### Records supplied

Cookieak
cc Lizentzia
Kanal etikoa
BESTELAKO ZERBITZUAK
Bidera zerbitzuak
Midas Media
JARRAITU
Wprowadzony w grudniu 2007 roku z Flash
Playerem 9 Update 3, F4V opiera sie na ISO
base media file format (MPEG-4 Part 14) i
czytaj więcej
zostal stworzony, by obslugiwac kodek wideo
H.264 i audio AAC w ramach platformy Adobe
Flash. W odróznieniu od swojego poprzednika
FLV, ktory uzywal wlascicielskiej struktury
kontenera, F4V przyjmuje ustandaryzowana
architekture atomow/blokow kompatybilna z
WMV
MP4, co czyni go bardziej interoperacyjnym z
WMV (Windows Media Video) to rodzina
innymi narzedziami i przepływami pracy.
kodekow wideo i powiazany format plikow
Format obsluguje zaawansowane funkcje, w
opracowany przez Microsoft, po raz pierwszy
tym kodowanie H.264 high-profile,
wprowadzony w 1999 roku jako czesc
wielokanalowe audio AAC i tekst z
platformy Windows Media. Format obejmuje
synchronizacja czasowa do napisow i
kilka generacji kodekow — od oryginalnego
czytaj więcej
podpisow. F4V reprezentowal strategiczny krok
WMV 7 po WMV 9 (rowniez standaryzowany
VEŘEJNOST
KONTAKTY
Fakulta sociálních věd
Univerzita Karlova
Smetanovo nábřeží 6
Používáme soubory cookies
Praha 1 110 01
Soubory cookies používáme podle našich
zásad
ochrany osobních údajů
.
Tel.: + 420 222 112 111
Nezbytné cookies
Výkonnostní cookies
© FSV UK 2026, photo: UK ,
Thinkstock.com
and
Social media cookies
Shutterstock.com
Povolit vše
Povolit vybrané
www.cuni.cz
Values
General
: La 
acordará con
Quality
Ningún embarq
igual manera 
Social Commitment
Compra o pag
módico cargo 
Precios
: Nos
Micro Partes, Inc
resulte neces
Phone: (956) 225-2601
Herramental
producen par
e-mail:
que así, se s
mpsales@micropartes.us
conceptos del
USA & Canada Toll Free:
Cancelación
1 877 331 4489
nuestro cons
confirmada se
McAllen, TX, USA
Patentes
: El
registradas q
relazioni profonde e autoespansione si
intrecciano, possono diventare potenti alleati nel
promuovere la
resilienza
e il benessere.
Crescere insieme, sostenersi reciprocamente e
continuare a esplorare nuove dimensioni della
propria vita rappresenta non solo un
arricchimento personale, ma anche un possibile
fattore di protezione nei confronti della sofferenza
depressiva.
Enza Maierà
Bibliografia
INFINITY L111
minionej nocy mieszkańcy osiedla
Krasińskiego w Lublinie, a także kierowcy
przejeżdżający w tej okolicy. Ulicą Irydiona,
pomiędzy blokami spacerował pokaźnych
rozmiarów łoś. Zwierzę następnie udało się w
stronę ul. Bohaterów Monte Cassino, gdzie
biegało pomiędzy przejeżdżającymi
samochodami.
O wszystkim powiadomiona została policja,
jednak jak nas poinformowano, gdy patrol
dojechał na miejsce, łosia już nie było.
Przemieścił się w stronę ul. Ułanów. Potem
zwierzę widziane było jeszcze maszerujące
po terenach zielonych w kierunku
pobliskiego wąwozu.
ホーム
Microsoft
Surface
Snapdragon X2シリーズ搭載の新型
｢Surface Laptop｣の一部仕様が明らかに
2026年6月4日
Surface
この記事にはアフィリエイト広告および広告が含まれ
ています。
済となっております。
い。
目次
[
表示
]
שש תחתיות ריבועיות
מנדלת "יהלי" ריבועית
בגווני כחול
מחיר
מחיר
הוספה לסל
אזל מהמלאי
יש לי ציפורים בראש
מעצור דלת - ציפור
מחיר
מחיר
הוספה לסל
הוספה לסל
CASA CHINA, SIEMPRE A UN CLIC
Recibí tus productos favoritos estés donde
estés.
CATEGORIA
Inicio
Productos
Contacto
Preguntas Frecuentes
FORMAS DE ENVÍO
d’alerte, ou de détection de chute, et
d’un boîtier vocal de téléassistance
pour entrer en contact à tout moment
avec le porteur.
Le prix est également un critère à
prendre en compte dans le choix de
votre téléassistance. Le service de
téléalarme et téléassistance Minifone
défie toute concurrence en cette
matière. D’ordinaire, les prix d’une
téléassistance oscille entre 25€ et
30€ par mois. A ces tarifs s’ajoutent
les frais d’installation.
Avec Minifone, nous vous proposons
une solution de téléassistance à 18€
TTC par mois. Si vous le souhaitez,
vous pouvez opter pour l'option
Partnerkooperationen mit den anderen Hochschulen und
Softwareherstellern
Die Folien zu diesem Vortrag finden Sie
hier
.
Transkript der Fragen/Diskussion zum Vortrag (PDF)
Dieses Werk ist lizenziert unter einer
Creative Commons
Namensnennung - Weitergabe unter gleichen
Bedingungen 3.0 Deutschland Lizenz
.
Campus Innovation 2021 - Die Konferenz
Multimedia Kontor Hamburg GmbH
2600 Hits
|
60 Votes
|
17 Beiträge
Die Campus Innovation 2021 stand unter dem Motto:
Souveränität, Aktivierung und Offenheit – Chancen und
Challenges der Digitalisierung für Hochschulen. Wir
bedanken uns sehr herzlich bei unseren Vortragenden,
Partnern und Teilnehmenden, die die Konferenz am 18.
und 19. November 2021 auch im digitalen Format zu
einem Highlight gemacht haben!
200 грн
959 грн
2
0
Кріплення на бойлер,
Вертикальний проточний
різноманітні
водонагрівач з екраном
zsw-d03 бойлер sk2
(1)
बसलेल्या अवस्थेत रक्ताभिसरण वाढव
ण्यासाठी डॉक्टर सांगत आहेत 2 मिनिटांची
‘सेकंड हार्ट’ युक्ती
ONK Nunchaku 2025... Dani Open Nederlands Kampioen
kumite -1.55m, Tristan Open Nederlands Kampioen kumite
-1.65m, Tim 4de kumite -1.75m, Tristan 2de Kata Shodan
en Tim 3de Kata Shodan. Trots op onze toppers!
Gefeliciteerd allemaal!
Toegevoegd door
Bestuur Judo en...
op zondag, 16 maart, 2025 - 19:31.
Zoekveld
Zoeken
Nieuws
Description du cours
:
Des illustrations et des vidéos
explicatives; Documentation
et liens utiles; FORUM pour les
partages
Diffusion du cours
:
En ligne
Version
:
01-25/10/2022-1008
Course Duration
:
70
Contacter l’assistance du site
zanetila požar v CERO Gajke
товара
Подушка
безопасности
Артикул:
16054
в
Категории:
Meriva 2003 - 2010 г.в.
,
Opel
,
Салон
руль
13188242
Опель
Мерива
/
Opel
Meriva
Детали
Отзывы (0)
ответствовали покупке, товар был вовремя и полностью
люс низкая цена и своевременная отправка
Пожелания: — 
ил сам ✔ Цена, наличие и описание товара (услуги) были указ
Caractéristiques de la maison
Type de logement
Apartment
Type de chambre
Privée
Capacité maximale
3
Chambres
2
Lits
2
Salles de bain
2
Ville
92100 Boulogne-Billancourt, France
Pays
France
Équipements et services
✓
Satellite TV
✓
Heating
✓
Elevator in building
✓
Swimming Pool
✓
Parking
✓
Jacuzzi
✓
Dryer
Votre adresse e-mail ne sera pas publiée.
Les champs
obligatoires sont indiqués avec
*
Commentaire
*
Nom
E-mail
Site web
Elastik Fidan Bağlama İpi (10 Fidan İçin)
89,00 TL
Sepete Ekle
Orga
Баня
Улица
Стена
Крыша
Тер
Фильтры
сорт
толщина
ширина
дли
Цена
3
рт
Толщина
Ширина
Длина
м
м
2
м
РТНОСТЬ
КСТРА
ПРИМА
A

######

» Instructions to follow
Of the lines above, output exactly those from the line bearing "Multimedia Kontor Hamburg GmbH" through the line bearing "bedanken uns sehr", inclusive.

» Task output
Multimedia Kontor Hamburg GmbH
2600 Hits
|
60 Votes
|
17 Beiträge
Die Campus Innovation 2021 stand unter dem Motto:
Souveränität, Aktivierung und Offenheit – Chancen und
Challenges der Digitalisierung für Hochschulen. Wir
bedanken uns sehr herzlich bei unseren Vortragenden,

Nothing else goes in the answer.